> _EXERCISE AIM_
Write out the whole listing below exactly, skipping each picture.

> _RECORDED INFORMATION_
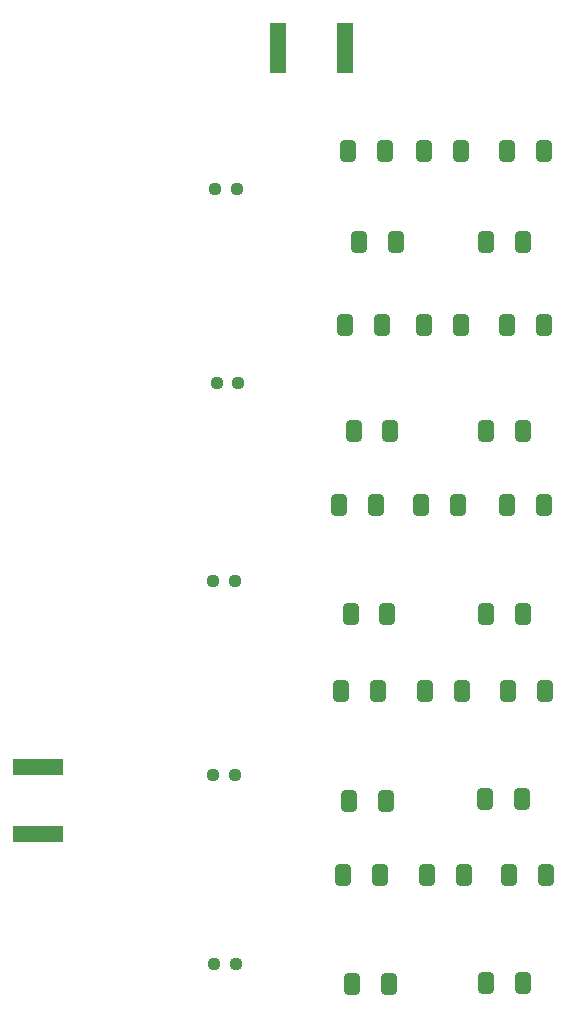
<source format=gbp>
G04 #@! TF.GenerationSoftware,KiCad,Pcbnew,7.0.10*
G04 #@! TF.CreationDate,2024-04-06T16:04:27-07:00*
G04 #@! TF.ProjectId,optLowPass,6f70744c-6f77-4506-9173-732e6b696361,rev?*
G04 #@! TF.SameCoordinates,Original*
G04 #@! TF.FileFunction,Paste,Bot*
G04 #@! TF.FilePolarity,Positive*
%FSLAX46Y46*%
G04 Gerber Fmt 4.6, Leading zero omitted, Abs format (unit mm)*
G04 Created by KiCad (PCBNEW 7.0.10) date 2024-04-06 16:04:27*
%MOMM*%
%LPD*%
G01*
G04 APERTURE LIST*
G04 Aperture macros list*
%AMRoundRect*
0 Rectangle with rounded corners*
0 $1 Rounding radius*
0 $2 $3 $4 $5 $6 $7 $8 $9 X,Y pos of 4 corners*
0 Add a 4 corners polygon primitive as box body*
4,1,4,$2,$3,$4,$5,$6,$7,$8,$9,$2,$3,0*
0 Add four circle primitives for the rounded corners*
1,1,$1+$1,$2,$3*
1,1,$1+$1,$4,$5*
1,1,$1+$1,$6,$7*
1,1,$1+$1,$8,$9*
0 Add four rect primitives between the rounded corners*
20,1,$1+$1,$2,$3,$4,$5,0*
20,1,$1+$1,$4,$5,$6,$7,0*
20,1,$1+$1,$6,$7,$8,$9,0*
20,1,$1+$1,$8,$9,$2,$3,0*%
G04 Aperture macros list end*
%ADD10R,4.200000X1.350000*%
%ADD11R,1.350000X4.200000*%
%ADD12RoundRect,0.237500X0.250000X0.237500X-0.250000X0.237500X-0.250000X-0.237500X0.250000X-0.237500X0*%
%ADD13RoundRect,0.250000X-0.412500X-0.650000X0.412500X-0.650000X0.412500X0.650000X-0.412500X0.650000X0*%
%ADD14RoundRect,0.250000X0.412500X0.650000X-0.412500X0.650000X-0.412500X-0.650000X0.412500X-0.650000X0*%
G04 APERTURE END LIST*
D10*
X81700000Y-113875000D03*
X81700000Y-119525000D03*
D11*
X107625000Y-53000000D03*
X101975000Y-53000000D03*
D12*
X98612500Y-81300000D03*
X96787500Y-81300000D03*
D13*
X108037500Y-116720000D03*
X111162500Y-116720000D03*
D14*
X124512500Y-61670000D03*
X121387500Y-61670000D03*
D13*
X108387500Y-85420000D03*
X111512500Y-85420000D03*
D14*
X117512500Y-61670000D03*
X114387500Y-61670000D03*
D13*
X119637500Y-132120000D03*
X122762500Y-132120000D03*
D14*
X117762500Y-123020000D03*
X114637500Y-123020000D03*
D13*
X107887500Y-61670000D03*
X111012500Y-61670000D03*
D14*
X117562500Y-107420000D03*
X114437500Y-107420000D03*
D13*
X107537500Y-123020000D03*
X110662500Y-123020000D03*
D12*
X98512500Y-64900000D03*
X96687500Y-64900000D03*
D14*
X124512500Y-91670000D03*
X121387500Y-91670000D03*
X124562500Y-107420000D03*
X121437500Y-107420000D03*
D13*
X107637500Y-76420000D03*
X110762500Y-76420000D03*
D14*
X117512500Y-76420000D03*
X114387500Y-76420000D03*
D13*
X108137500Y-100920000D03*
X111262500Y-100920000D03*
D12*
X98312500Y-114500000D03*
X96487500Y-114500000D03*
D14*
X124662500Y-123020000D03*
X121537500Y-123020000D03*
X124512500Y-76420000D03*
X121387500Y-76420000D03*
D13*
X119537500Y-116520000D03*
X122662500Y-116520000D03*
D12*
X98412500Y-130500000D03*
X96587500Y-130500000D03*
D13*
X119637500Y-69420000D03*
X122762500Y-69420000D03*
X108237500Y-132220000D03*
X111362500Y-132220000D03*
X119637500Y-100920000D03*
X122762500Y-100920000D03*
D12*
X98312500Y-98100000D03*
X96487500Y-98100000D03*
D13*
X119637500Y-85420000D03*
X122762500Y-85420000D03*
D14*
X117262500Y-91670000D03*
X114137500Y-91670000D03*
D13*
X108887500Y-69420000D03*
X112012500Y-69420000D03*
X107337500Y-107420000D03*
X110462500Y-107420000D03*
X107137500Y-91670000D03*
X110262500Y-91670000D03*
M02*

</source>
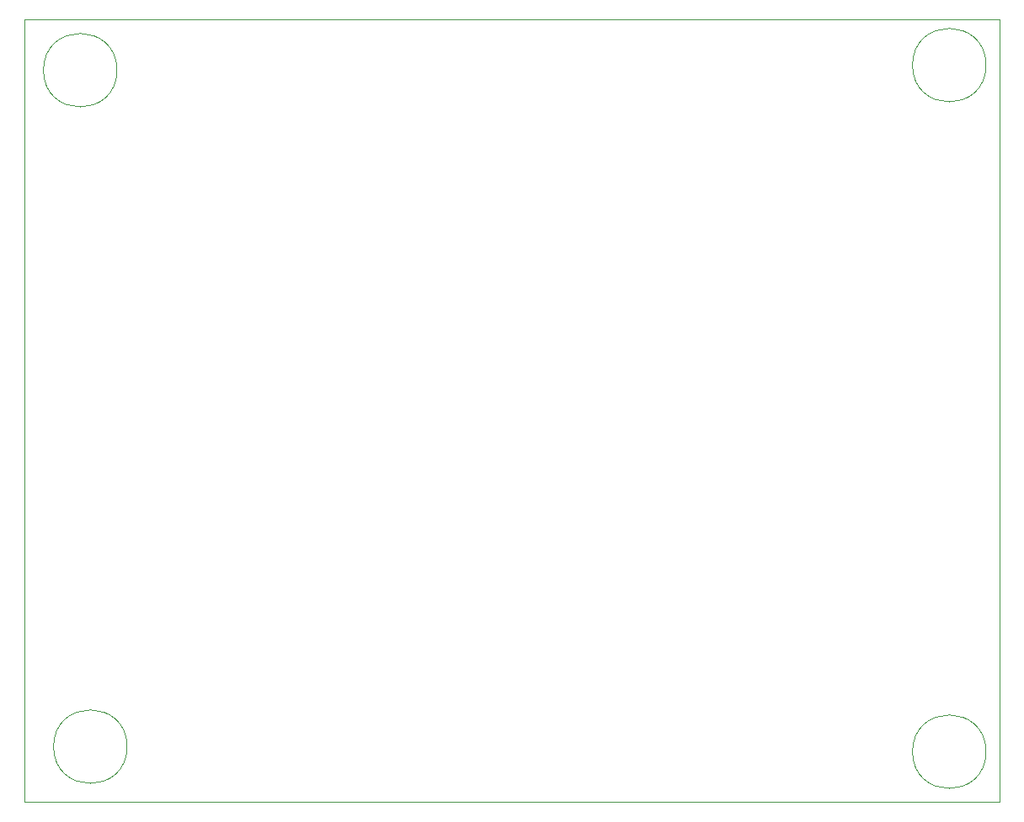
<source format=gm1>
%TF.GenerationSoftware,KiCad,Pcbnew,(5.1.10)-1*%
%TF.CreationDate,2021-08-05T18:33:57-07:00*%
%TF.ProjectId,SimpleCableTesterStatics,53696d70-6c65-4436-9162-6c6554657374,rev?*%
%TF.SameCoordinates,Original*%
%TF.FileFunction,Profile,NP*%
%FSLAX46Y46*%
G04 Gerber Fmt 4.6, Leading zero omitted, Abs format (unit mm)*
G04 Created by KiCad (PCBNEW (5.1.10)-1) date 2021-08-05 18:33:57*
%MOMM*%
%LPD*%
G01*
G04 APERTURE LIST*
%TA.AperFunction,Profile*%
%ADD10C,0.050000*%
%TD*%
G04 APERTURE END LIST*
D10*
X102616000Y-69596000D02*
X200660000Y-69596000D01*
X102616000Y-148336000D02*
X102616000Y-69596000D01*
X200660000Y-148336000D02*
X102616000Y-148336000D01*
X200660000Y-69596000D02*
X200660000Y-148336000D01*
X112918296Y-142748000D02*
G75*
G03*
X112918296Y-142748000I-3698296J0D01*
G01*
X111902296Y-74676000D02*
G75*
G03*
X111902296Y-74676000I-3698296J0D01*
G01*
X199278296Y-74168000D02*
G75*
G03*
X199278296Y-74168000I-3698296J0D01*
G01*
X199278296Y-143256000D02*
G75*
G03*
X199278296Y-143256000I-3698296J0D01*
G01*
M02*

</source>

> _WRITTEN RESPONSE_
<source format=gbp>
G04 #@! TF.GenerationSoftware,KiCad,Pcbnew,7.0.10*
G04 #@! TF.CreationDate,2024-04-06T16:04:27-07:00*
G04 #@! TF.ProjectId,optLowPass,6f70744c-6f77-4506-9173-732e6b696361,rev?*
G04 #@! TF.SameCoordinates,Original*
G04 #@! TF.FileFunction,Paste,Bot*
G04 #@! TF.FilePolarity,Positive*
%FSLAX46Y46*%
G04 Gerber Fmt 4.6, Leading zero omitted, Abs format (unit mm)*
G04 Created by KiCad (PCBNEW 7.0.10) date 2024-04-06 16:04:27*
%MOMM*%
%LPD*%
G01*
G04 APERTURE LIST*
G04 Aperture macros list*
%AMRoundRect*
0 Rectangle with rounded corners*
0 $1 Rounding radius*
0 $2 $3 $4 $5 $6 $7 $8 $9 X,Y pos of 4 corners*
0 Add a 4 corners polygon primitive as box body*
4,1,4,$2,$3,$4,$5,$6,$7,$8,$9,$2,$3,0*
0 Add four circle primitives for the rounded corners*
1,1,$1+$1,$2,$3*
1,1,$1+$1,$4,$5*
1,1,$1+$1,$6,$7*
1,1,$1+$1,$8,$9*
0 Add four rect primitives between the rounded corners*
20,1,$1+$1,$2,$3,$4,$5,0*
20,1,$1+$1,$4,$5,$6,$7,0*
20,1,$1+$1,$6,$7,$8,$9,0*
20,1,$1+$1,$8,$9,$2,$3,0*%
G04 Aperture macros list end*
%ADD10R,4.200000X1.350000*%
%ADD11R,1.350000X4.200000*%
%ADD12RoundRect,0.237500X0.250000X0.237500X-0.250000X0.237500X-0.250000X-0.237500X0.250000X-0.237500X0*%
%ADD13RoundRect,0.250000X-0.412500X-0.650000X0.412500X-0.650000X0.412500X0.650000X-0.412500X0.650000X0*%
%ADD14RoundRect,0.250000X0.412500X0.650000X-0.412500X0.650000X-0.412500X-0.650000X0.412500X-0.650000X0*%
G04 APERTURE END LIST*
D10*
X81700000Y-113875000D03*
X81700000Y-119525000D03*
D11*
X107625000Y-53000000D03*
X101975000Y-53000000D03*
D12*
X98612500Y-81300000D03*
X96787500Y-81300000D03*
D13*
X108037500Y-116720000D03*
X111162500Y-116720000D03*
D14*
X124512500Y-61670000D03*
X121387500Y-61670000D03*
D13*
X108387500Y-85420000D03*
X111512500Y-85420000D03*
D14*
X117512500Y-61670000D03*
X114387500Y-61670000D03*
D13*
X119637500Y-132120000D03*
X122762500Y-132120000D03*
D14*
X117762500Y-123020000D03*
X114637500Y-123020000D03*
D13*
X107887500Y-61670000D03*
X111012500Y-61670000D03*
D14*
X117562500Y-107420000D03*
X114437500Y-107420000D03*
D13*
X107537500Y-123020000D03*
X110662500Y-123020000D03*
D12*
X98512500Y-64900000D03*
X96687500Y-64900000D03*
D14*
X124512500Y-91670000D03*
X121387500Y-91670000D03*
X124562500Y-107420000D03*
X121437500Y-107420000D03*
D13*
X107637500Y-76420000D03*
X110762500Y-76420000D03*
D14*
X117512500Y-76420000D03*
X114387500Y-76420000D03*
D13*
X108137500Y-100920000D03*
X111262500Y-100920000D03*
D12*
X98312500Y-114500000D03*
X96487500Y-114500000D03*
D14*
X124662500Y-123020000D03*
X121537500Y-123020000D03*
X124512500Y-76420000D03*
X121387500Y-76420000D03*
D13*
X119537500Y-116520000D03*
X122662500Y-116520000D03*
D12*
X98412500Y-130500000D03*
X96587500Y-130500000D03*
D13*
X119637500Y-69420000D03*
X122762500Y-69420000D03*
X108237500Y-132220000D03*
X111362500Y-132220000D03*
X119637500Y-100920000D03*
X122762500Y-100920000D03*
D12*
X98312500Y-98100000D03*
X96487500Y-98100000D03*
D13*
X119637500Y-85420000D03*
X122762500Y-85420000D03*
D14*
X117262500Y-91670000D03*
X114137500Y-91670000D03*
D13*
X108887500Y-69420000D03*
X112012500Y-69420000D03*
X107337500Y-107420000D03*
X110462500Y-107420000D03*
X107137500Y-91670000D03*
X110262500Y-91670000D03*
M02*

</source>
<source format=gm1>
%TF.GenerationSoftware,KiCad,Pcbnew,(5.1.10)-1*%
%TF.CreationDate,2021-08-05T18:33:57-07:00*%
%TF.ProjectId,SimpleCableTesterStatics,53696d70-6c65-4436-9162-6c6554657374,rev?*%
%TF.SameCoordinates,Original*%
%TF.FileFunction,Profile,NP*%
%FSLAX46Y46*%
G04 Gerber Fmt 4.6, Leading zero omitted, Abs format (unit mm)*
G04 Created by KiCad (PCBNEW (5.1.10)-1) date 2021-08-05 18:33:57*
%MOMM*%
%LPD*%
G01*
G04 APERTURE LIST*
%TA.AperFunction,Profile*%
%ADD10C,0.050000*%
%TD*%
G04 APERTURE END LIST*
D10*
X102616000Y-69596000D02*
X200660000Y-69596000D01*
X102616000Y-148336000D02*
X102616000Y-69596000D01*
X200660000Y-148336000D02*
X102616000Y-148336000D01*
X200660000Y-69596000D02*
X200660000Y-148336000D01*
X112918296Y-142748000D02*
G75*
G03*
X112918296Y-142748000I-3698296J0D01*
G01*
X111902296Y-74676000D02*
G75*
G03*
X111902296Y-74676000I-3698296J0D01*
G01*
X199278296Y-74168000D02*
G75*
G03*
X199278296Y-74168000I-3698296J0D01*
G01*
X199278296Y-143256000D02*
G75*
G03*
X199278296Y-143256000I-3698296J0D01*
G01*
M02*

</source>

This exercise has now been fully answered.